-- AIM OF THE EXERCISE --
Set out every line of the records below as a Markdown table with the columns No and Line, numbering the rows and skipping any blank lines. Leave the pictures out of your answer.
[START]
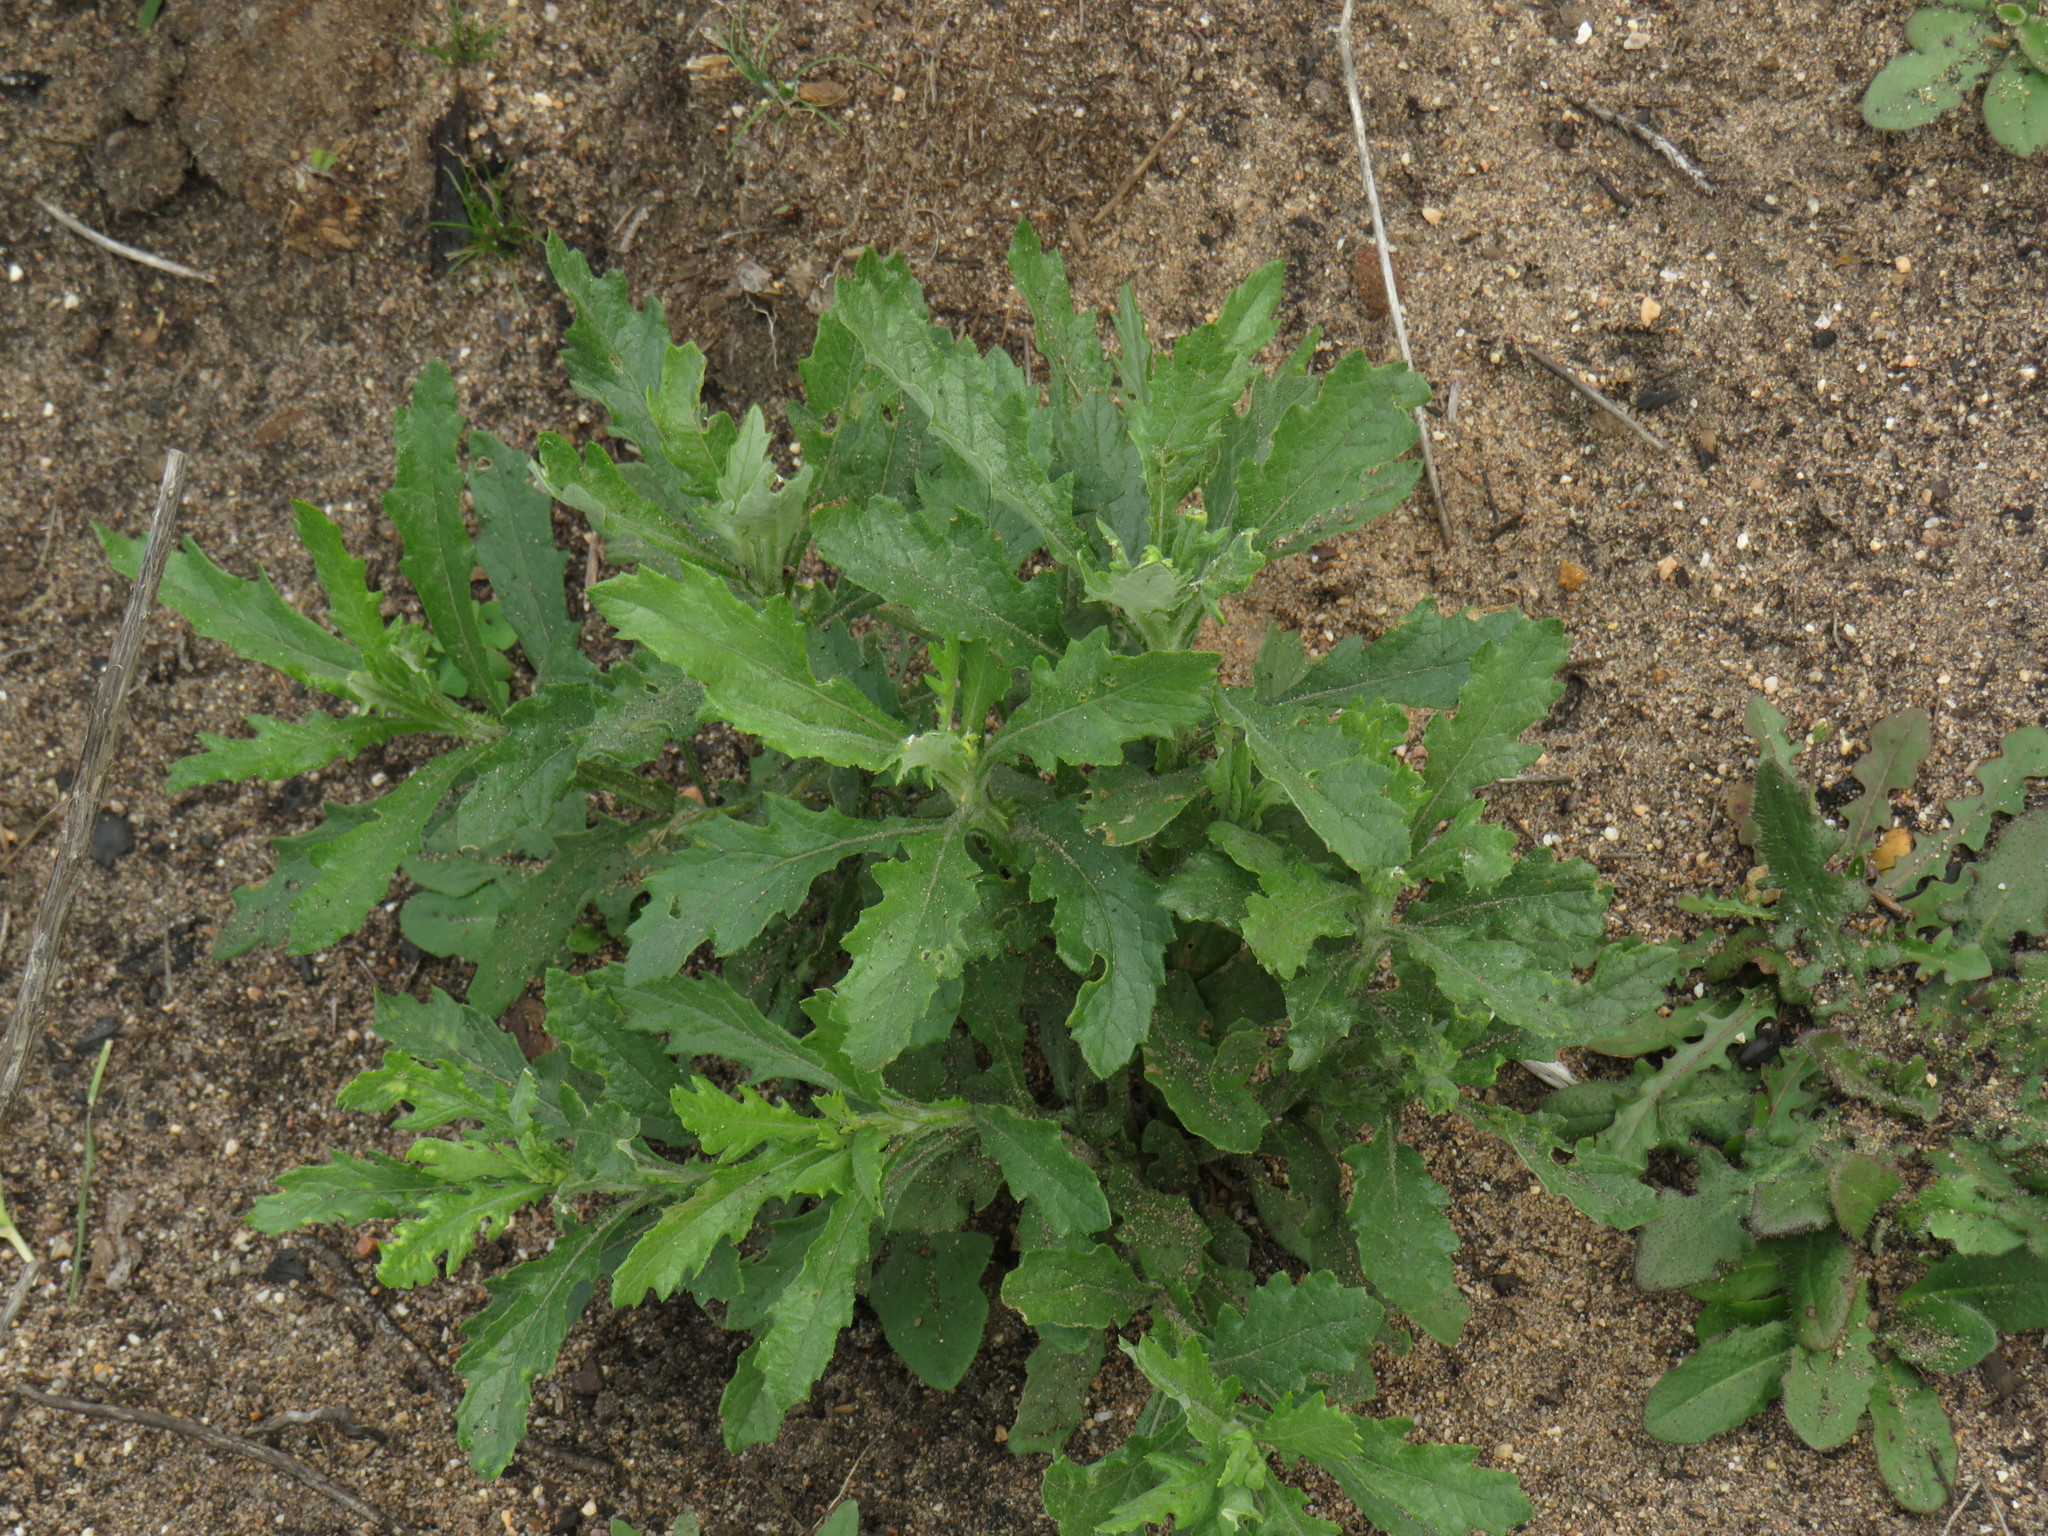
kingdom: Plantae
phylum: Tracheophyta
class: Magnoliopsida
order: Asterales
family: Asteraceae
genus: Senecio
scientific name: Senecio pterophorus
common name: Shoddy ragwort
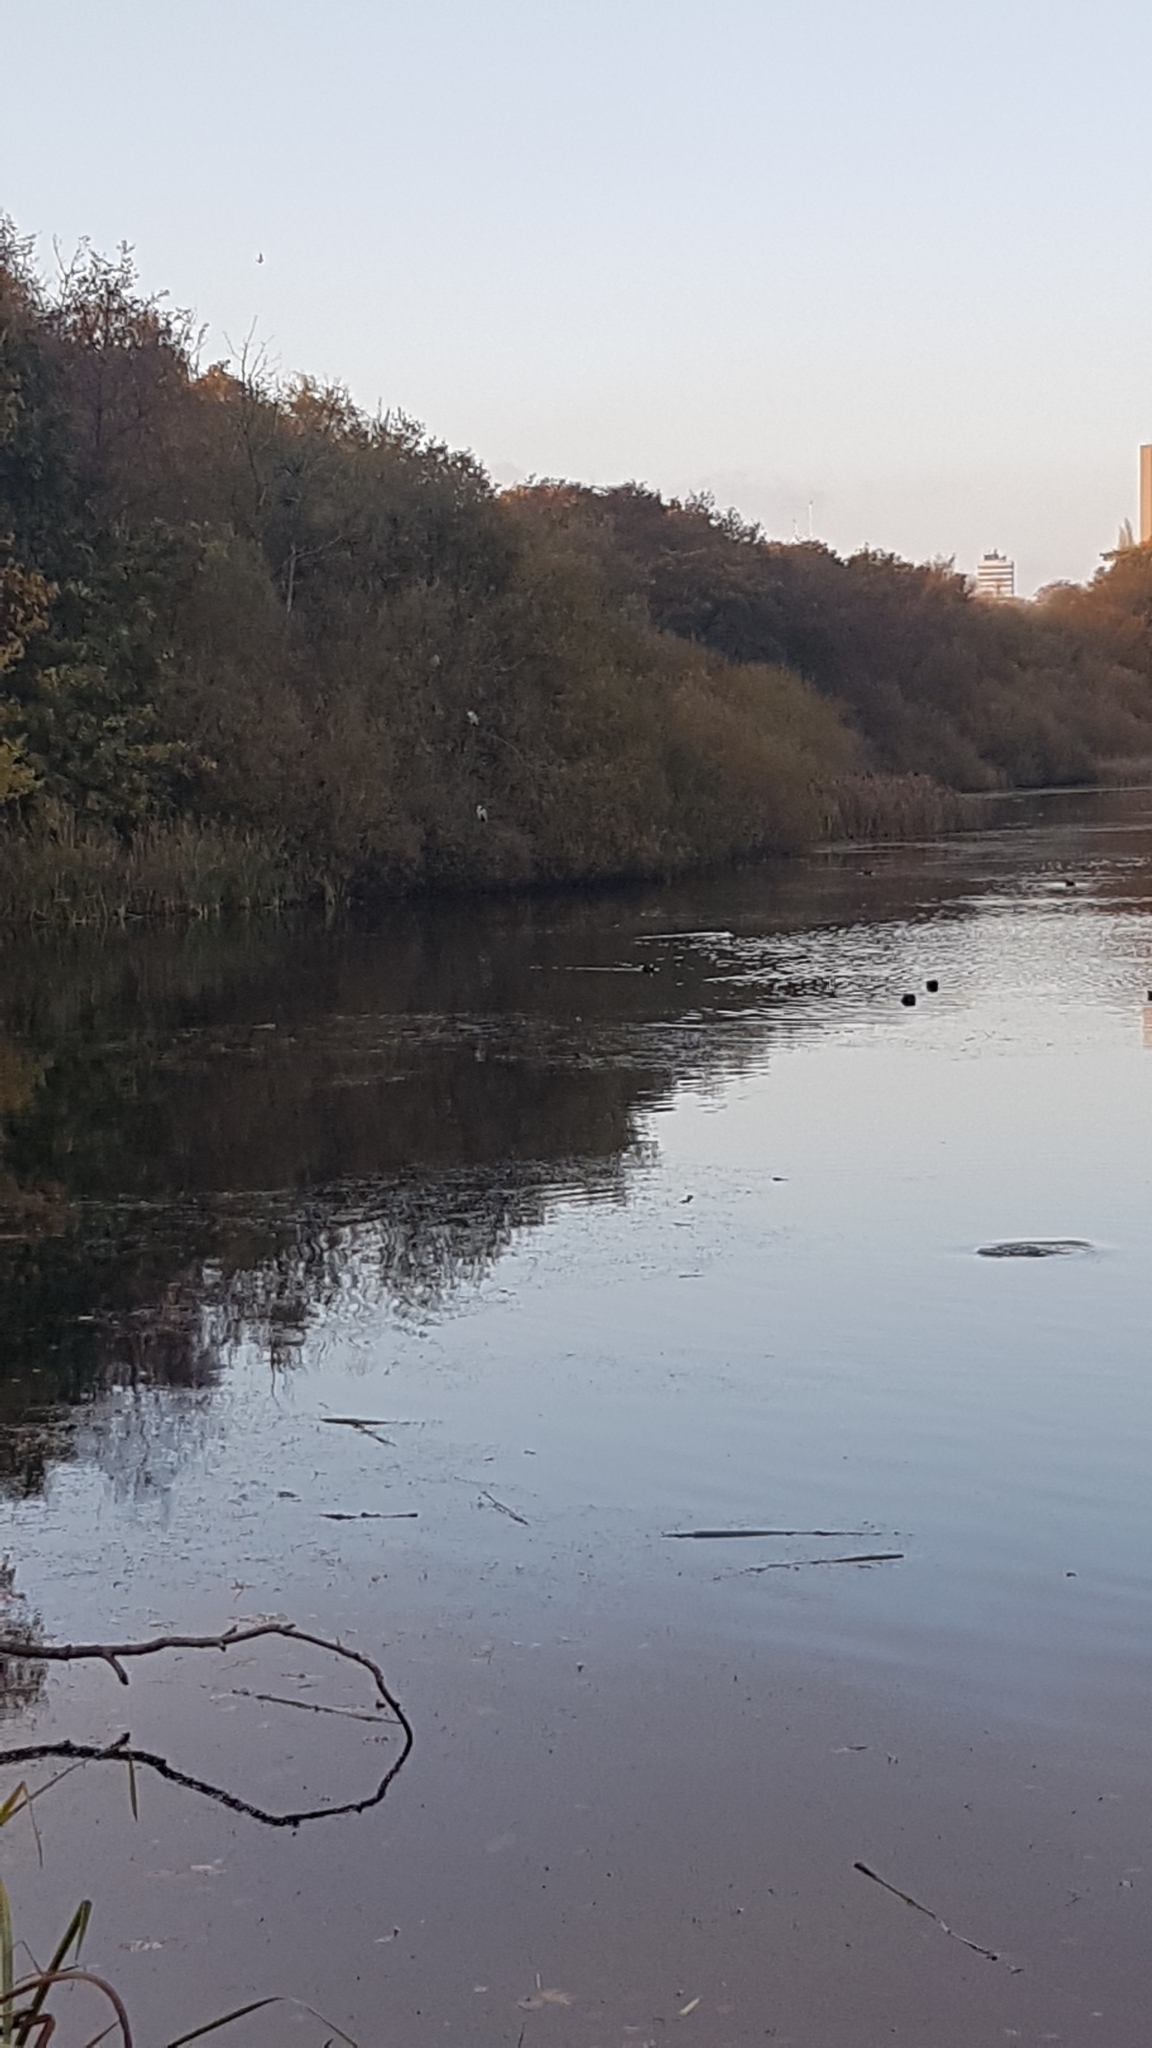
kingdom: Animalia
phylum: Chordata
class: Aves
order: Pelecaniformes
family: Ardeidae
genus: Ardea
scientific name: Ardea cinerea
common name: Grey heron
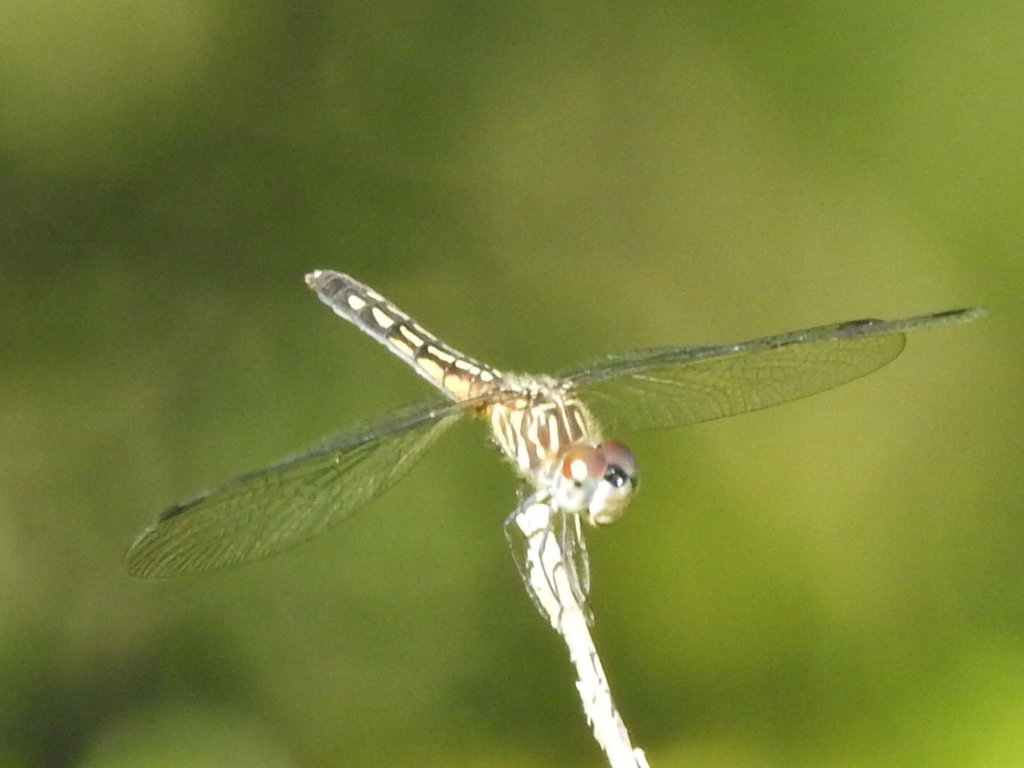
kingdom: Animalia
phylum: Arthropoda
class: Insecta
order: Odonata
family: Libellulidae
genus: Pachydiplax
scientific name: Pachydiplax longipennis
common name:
[END]
-- REPLY --
| No | Line |
|---|---|
| 1 | kingdom: Plantae |
| 2 | phylum: Tracheophyta |
| 3 | class: Magnoliopsida |
| 4 | order: Asterales |
| 5 | family: Asteraceae |
| 6 | genus: Senecio |
| 7 | scientific name: Senecio pterophorus |
| 8 | common name: Shoddy ragwort |
| 9 | kingdom: Animalia |
| 10 | phylum: Chordata |
| 11 | class: Aves |
| 12 | order: Pelecaniformes |
| 13 | family: Ardeidae |
| 14 | genus: Ardea |
| 15 | scientific name: Ardea cinerea |
| 16 | common name: Grey heron |
| 17 | kingdom: Animalia |
| 18 | phylum: Arthropoda |
| 19 | class: Insecta |
| 20 | order: Odonata |
| 21 | family: Libellulidae |
| 22 | genus: Pachydiplax |
| 23 | scientific name: Pachydiplax longipennis |
| 24 | common name: |